Obama can be faulted for not mentioning that mandated health care must be part of a plan that meets minimum standards. Sub-par policies are grandfathered. But the insurers are prohibited from issuing new policies in effect forcing them out of business. I suppose he could be guilty of a half-white lie.* I would also argue that it was done to pass legislation that was clearly in the national interest. I wonder how St. Peter would balance the two.

Opposition attempts to sabotage “Obamcare” have been disingenuous. Pricier policies are being peddled by insurance companies under the threat of even more expensive plans after the law kicks in on Jan. 1, yet available new policies, which affect about 3% of the population, are expected to be the same if not cheaper. A friend who is the widow of an IBM employee, is quite pleased with her new policy. But since she is a devout Republican I expect this to be temporary. It’s easy to understand the opposition to this law by much of the medical complex beginning with insurance companies. But one would think that corporations like IBM would be glad to be relieved of the expense of administering these policies.

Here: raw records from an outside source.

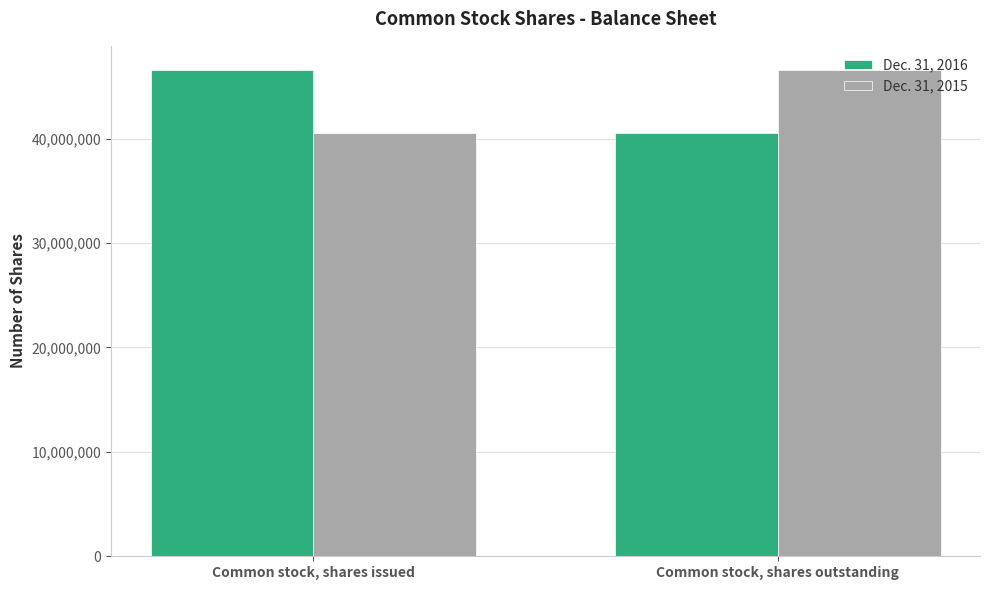

What is the total value across all series at Common stock, shares outstanding?

87119017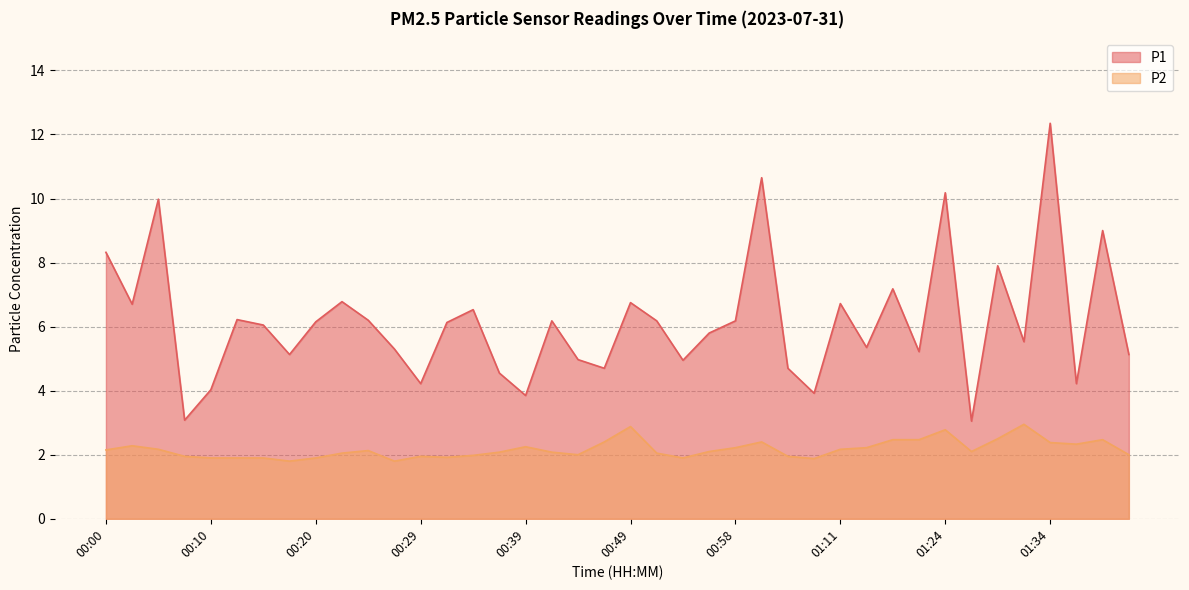

How many distinct data groups are displayed?

2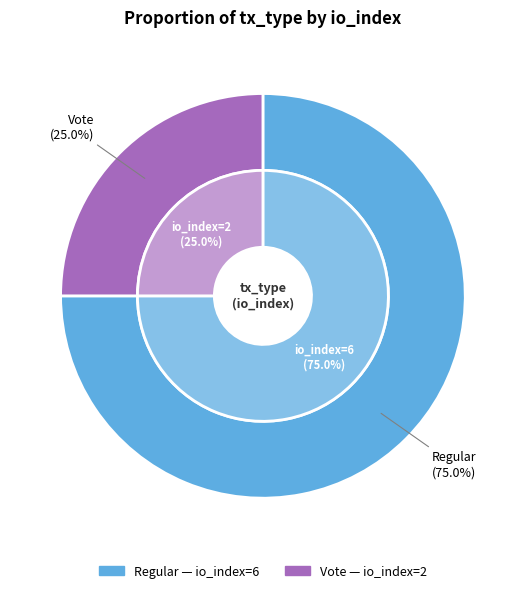

Rank the categories by value from lowest to highest.

Vote (io_index=2), Regular (io_index=6)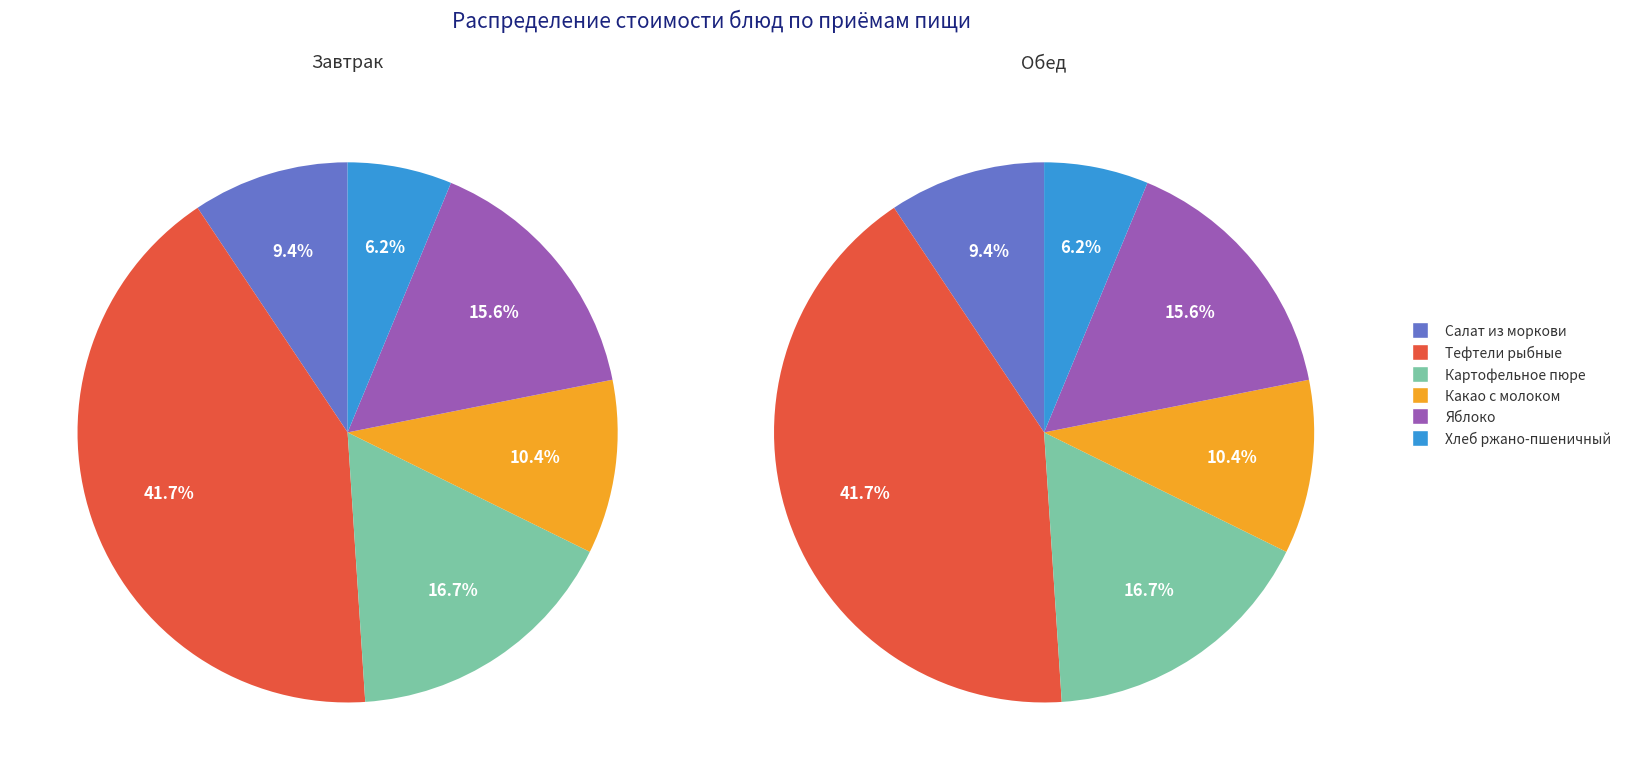

Which series has the widest spread of values?

Завтрак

There’s very little of Marquis de Queensberry influence in American politics. Still there have to be some limits. Most people have standards to which they adhere. Relatively few condone murder. These standards vary with individuals and groups and have been declining steadily, too fast as I see it. To this unabashed partisan, at any given time the ethical bar both political parties have set for themselves is much lower for Republicans.

 

*My apologies to those who consider this politically incorrect. But I just couldn’t resist it.

 

Sunday, November 3, 2013

GOP Priority

Shortly after the last presidential election a friend, whom I consider reasonably intelligent but unsophisticated politically, told me that he voted for Romney because “the other guy has had four years and hasn’t fixed things.” While there may be a grain of logic here it ignores a major part of the picture. This is the same line of reasoning that elected Hitler. Yes, he was elected.
Of course it’s quite a stretch to equate a vote for Romney with a vote for Hitler. The common line of reasoning here also led to the election of FDR a year earlier, an outcome that most of us view favorably. Germans had suffered much more after the fifteen years that followed the Great War than we had after just four years of the Great Depression. For this reason it seems obvious that today’s Republican Party has a motive, if it desires, to drive this nation closer to the conditions that created the Third Reich, at least as long as there’s a Democrat in the White House.
To view the Republicans Party as a monolith is an over simplification. The establishment, which contains a majority of the current leadership, is driven by an insatiable desire for wealth. It is the home of whatever rationality exists in the party. The base, which provides an indispensable portion of votes, is driven by a combination of religious fervor, racism, xenophobia and a propensity for hatred in general. It’s hard to imagine how these people would govern together. The only thing they share is an intense dislike of Democrats; the establishment for their trying to regulate its thievery and the base for what it considers cultural depravity.
For both the first order of business is taking over the nation and soon, before they become extinct. This goal is not out of reach. They’ve held a narrow but secure control of the judiciary since 1991 when Poppa Bush engineered the replacement of Thurgood Marshall with Clarence Thomas. They’ve developed gerrymandering to a state of the arts level which has given them the House for another seven years and, as I’ve mentioned, could set the stage to steal the presidency at the state level next year by changing Electoral College vote counting.
“An ounce of prevention is worth a pound of cure,” “a stitch in time saves nine” “better to be safe than sorry. Choose your metaphor.